Baba, yaratılmamıştır. Oğul yaratılmamıştır. Kutsal Ruh da yaratılmamıştır. Fakat üç yaratılmamış değil, “tek yaratılmamış” vardır.


Baba, sınırsızdır. Oğul sınırsızdır. Kutsal Ruh sınırsızdır. Fakat üç değil, “tek sınırsız” vardır.


Baba süreklidir. Oğul süreklidir. Kutsal Ruh süreklidir. Fakat üç değil, “tek sürekli” vardır.


Baba’nın her şeye gücü yeter. Oğul’un her şeye gücü yeter. Kutsal Ruh’un gücü her şeye yeter. Fakat üç değil, tek "her şeye gücü yeten" vardır.


Baba Allah’tır. Oğul Allah’tır. Kutsal Ruh Allah’tır. Fakat üç değil, tek Allah vardır.


Baba Rab’dir. Oğul Rab’dir. Kutsal Ruh Rab’dir. Fakat üç değil, tek Rab vardır.


Nasıl Mesih İnancı’nın gerçeği bu ögelerin başlı başına Allah olduğunu kabul etmemizi emrediyorsa, aynı şekilde toplu din de “üç ilâh ve Rab’bin varlığı” görüşüne varmaktan bizi engeller.


O halde bizim üç değil; bir Baba’mız, üç değil; bir Oğul, yine üç değil; tek Kutsal Ruh’umuz var.


Bu Üçlük’te önceki-sonraki, daha büyük-daha küçük yoktur. Fakat bütün ögeler denk ve süreklidir.


Bu nedenle Üçlükteki Birliğe, Birlikte de Üçlüğe tapmamız gerekir.


Doğru iman, Rabbimiz İsa Mesih’in Baba’nın özünden Allah olduğuna, zamandan önce doğduğuna, anasının özünden de, o zamanda, doğmuş olduğuna iman etmek, ikrarda bulunmaktır.
O, her ne kadar Allah ve aynı zamanda insan ise de, iki değil, tek Mesih’tir. Tanrılığın bedene dönüşmesiyle değil, Tanrılığına insanlığı katarak insan olmuştur.


Birisi sorabilir: Ama bu gerçeğin temeli nedir? Sağlamlığın delili nedir? Tarihte, bu derece güç ve sağlamlığa nasıl erişti?

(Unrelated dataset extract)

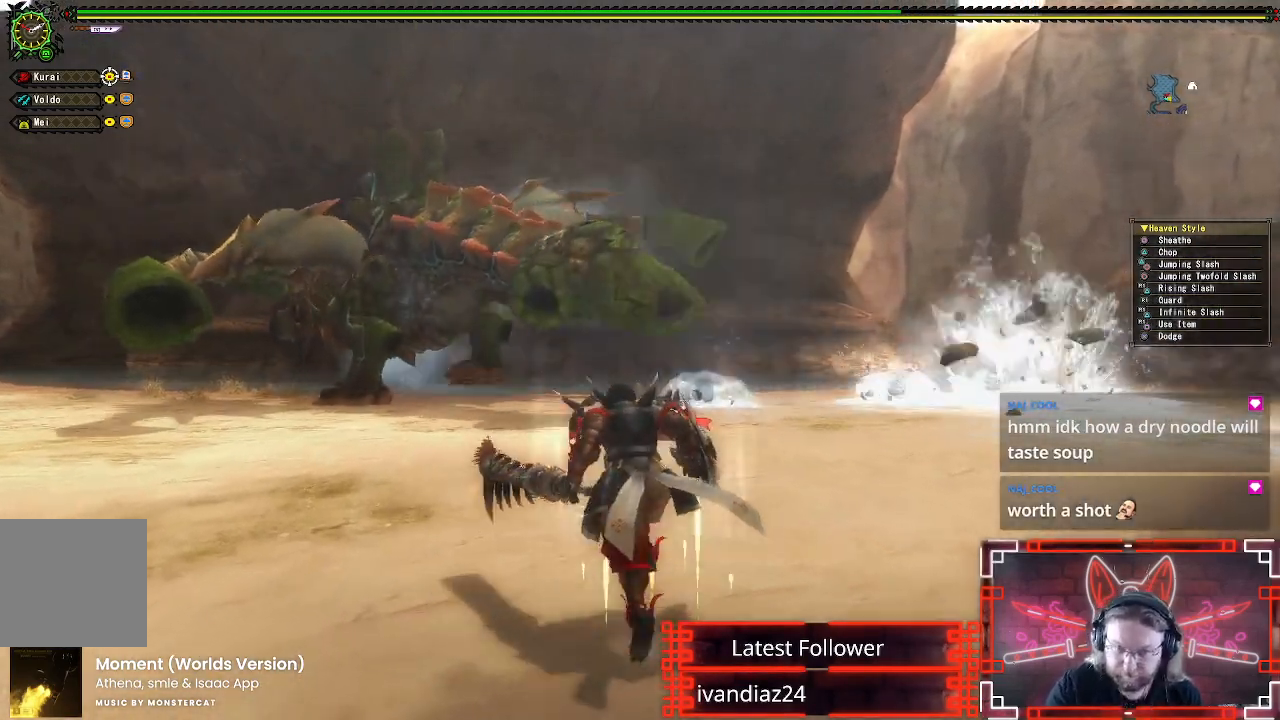
{"buttons": [], "left_stick": "up", "right_stick": "center", "events": [[33, "left_stick", "up"]]}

Yanıt: Birinci, daha doğrusu biricik temel Kutsal Kitap’tır. Çünkü kişi, düşünme ve inceleme gücü ne olursa olsun, Allah’ın bir duyuru ya da açıklaması olmaksızın Allah’ın doğasını bilemez. Üçlük hakkında, Kutsal Kitap’ın dışındaki felsefi düşünceler ve mantıksal polemikler, yine Kutsal Kitap’taki düşüncelerin “kıyas” yoluyla açıklanıp genişletilmesinden başka bir şey değildir. Konu, insanın karşısına çıkan sırların en zoru, en karmaşıklarından biri olduğu sürece elden başka ne gelir?


Kutsal Kitap’ın bildirdiği, her türlü çekişmeden uzak, Allah’ın doğasındaki “Birlik” kuşkusuz, soyut ya da basit bir birlik değildir.


Kutsal Kitap da tanıklık ediyor ki, bu birlik, Mesih İnanlıları’nın iman ettikleri Kutsal Üçlüğün doğasını açıklayan kapsamlı bir birliktir.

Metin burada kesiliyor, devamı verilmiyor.